PROBLEM TO WORK ON:
Apart from the images, the entire listing below must be restated word for word.

RECORDED INFORMATION:
= = = = = = =
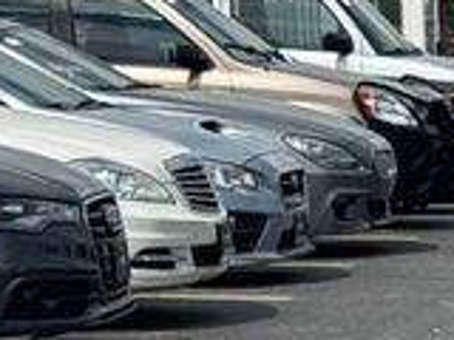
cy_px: 938
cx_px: 928
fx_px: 4040
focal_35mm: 308
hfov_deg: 6.2
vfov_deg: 4.7
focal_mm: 6.76
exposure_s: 1/3610
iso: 64
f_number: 1.78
= = = = = = =
WRITTEN SOLUTION:
cy_px: 938
cx_px: 928
fx_px: 4040
focal_35mm: 308
hfov_deg: 6.2
vfov_deg: 4.7
focal_mm: 6.76
exposure_s: 1/3610
iso: 64
f_number: 1.78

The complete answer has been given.